As a recently developed deep generation model, GANs have been successfully applied in various fields. Based on the strong exploration ability of EC, it is very suitable for resolving problems related to large-scale combinatorial optimization problems. There are also many problems in GANs training due to search uncertainty, and EC is considered to be an effective tool. In this survey, we first introduce the detailed background information of GANs and the problems that are prone to occur in the training process. In view of these problems, we elaborate some solutions in previous studies and believe that EC is a more effective solution. This method will provide a better start for the training process of GANs and enhance the performance of the algorithm. Secondly, in order to make readers understand more clearly about the combination of GANs and EC, detailed classifications are exhibited in Sect. 4, including E-GAN and its variants, GANs using DE and ES, automatic tuning of GANs, combination of GANs and optimization problems, and research on GANs in practical applications and in combination with other ML algorithms or technologies. The analysis results are displayed in Tables 4, 5, 6, 7, 8, 9, 10, and 11. The classical evaluation metrics, network architecture, and multi-objective optimization algorithm have always been the preferences of people. Most of the studies in the field of CV are in the application part, because any CV research starts from the acquisition and processing of images, and the ability of GANs to generate images is relatively strong. Finally, from the perspective of GANs and EC, we provided the development direction that can be studied in the future.
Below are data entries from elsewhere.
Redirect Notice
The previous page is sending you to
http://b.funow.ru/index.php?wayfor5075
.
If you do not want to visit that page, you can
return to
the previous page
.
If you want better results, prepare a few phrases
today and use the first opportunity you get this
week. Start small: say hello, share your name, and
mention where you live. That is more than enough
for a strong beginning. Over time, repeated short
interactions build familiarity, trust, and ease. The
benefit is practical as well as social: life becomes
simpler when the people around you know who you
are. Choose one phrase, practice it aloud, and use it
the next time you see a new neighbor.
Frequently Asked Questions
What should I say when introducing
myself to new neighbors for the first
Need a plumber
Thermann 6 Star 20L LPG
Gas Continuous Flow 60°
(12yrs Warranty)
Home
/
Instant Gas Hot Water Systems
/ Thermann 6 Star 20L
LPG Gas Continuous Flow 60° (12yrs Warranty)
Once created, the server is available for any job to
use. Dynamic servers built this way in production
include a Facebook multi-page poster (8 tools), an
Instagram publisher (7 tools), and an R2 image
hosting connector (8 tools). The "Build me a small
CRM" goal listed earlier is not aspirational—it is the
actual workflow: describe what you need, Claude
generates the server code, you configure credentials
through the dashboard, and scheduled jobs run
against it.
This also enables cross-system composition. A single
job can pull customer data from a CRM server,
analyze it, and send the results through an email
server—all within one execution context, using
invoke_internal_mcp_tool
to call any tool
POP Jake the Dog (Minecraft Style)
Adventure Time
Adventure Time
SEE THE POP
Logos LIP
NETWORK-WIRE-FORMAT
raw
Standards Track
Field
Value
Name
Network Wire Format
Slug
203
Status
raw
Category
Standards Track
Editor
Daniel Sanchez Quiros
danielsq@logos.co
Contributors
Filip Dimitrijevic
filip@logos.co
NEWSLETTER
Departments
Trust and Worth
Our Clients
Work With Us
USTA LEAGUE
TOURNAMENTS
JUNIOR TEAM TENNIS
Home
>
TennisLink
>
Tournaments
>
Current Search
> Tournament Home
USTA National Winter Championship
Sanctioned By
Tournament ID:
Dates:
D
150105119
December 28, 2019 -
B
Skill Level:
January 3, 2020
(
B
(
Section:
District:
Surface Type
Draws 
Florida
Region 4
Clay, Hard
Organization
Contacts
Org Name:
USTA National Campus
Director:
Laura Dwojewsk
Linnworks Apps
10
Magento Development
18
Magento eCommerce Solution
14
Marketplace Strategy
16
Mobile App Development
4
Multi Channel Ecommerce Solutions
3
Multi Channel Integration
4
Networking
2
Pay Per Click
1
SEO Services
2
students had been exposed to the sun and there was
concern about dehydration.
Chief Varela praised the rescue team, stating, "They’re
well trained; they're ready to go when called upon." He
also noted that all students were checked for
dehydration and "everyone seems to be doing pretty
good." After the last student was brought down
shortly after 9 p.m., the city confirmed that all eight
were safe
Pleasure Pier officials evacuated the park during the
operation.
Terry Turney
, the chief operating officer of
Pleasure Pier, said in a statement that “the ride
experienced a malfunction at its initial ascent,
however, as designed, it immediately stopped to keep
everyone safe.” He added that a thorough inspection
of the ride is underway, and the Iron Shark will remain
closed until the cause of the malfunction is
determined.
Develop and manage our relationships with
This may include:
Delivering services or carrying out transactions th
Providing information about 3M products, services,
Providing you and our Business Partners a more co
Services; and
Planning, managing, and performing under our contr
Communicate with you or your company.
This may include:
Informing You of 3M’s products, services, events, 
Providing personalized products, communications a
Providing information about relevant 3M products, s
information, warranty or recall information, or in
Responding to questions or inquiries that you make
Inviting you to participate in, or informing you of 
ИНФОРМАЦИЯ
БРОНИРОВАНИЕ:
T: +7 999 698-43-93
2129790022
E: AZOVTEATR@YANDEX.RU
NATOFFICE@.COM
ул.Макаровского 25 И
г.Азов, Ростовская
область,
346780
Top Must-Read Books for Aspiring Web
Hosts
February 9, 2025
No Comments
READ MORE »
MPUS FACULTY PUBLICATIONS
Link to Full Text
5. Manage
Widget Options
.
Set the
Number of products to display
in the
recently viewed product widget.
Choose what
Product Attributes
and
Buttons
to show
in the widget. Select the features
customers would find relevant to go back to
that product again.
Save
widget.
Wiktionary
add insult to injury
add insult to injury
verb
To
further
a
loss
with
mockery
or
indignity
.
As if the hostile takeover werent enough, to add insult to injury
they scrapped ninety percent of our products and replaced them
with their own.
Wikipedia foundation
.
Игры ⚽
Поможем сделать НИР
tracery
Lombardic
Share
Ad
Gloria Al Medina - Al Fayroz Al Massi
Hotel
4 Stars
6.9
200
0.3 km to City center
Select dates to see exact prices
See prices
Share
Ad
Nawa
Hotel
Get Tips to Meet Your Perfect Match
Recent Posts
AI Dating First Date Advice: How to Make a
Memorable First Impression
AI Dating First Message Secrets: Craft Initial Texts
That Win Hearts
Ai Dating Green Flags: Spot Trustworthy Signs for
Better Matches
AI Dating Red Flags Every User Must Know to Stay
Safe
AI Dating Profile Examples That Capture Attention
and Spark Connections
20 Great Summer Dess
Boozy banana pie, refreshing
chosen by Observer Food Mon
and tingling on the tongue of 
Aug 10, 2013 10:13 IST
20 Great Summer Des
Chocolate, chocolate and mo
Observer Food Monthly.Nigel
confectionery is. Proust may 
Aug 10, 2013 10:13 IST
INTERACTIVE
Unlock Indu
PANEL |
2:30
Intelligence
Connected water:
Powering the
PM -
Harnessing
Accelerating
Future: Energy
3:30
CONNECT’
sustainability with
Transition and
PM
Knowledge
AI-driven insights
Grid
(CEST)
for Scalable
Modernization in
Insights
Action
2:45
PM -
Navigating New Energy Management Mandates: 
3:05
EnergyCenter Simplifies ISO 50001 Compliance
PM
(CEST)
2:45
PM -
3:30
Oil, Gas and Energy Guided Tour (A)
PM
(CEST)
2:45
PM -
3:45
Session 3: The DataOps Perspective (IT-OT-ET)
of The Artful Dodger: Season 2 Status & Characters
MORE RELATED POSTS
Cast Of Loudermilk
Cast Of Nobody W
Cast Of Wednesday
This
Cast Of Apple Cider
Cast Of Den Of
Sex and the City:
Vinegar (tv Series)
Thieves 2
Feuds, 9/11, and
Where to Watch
If there is no first paper combining GANs and EC, then the field will not develop so rapidly, and it is difficult to assess whether the future is still at the forefront of academic. Therefore, our conclusion is that GANs combined with EC have very promising research prospects, and integrating EC with GANs is expected to enhance all aspects of performance. This makes us believe that the combination of EC and GANs has great potential for more open research issues and challenges in the future. This paper will provide readers with a comprehensive understanding of the research knowledge in the field of EC and GANs combination.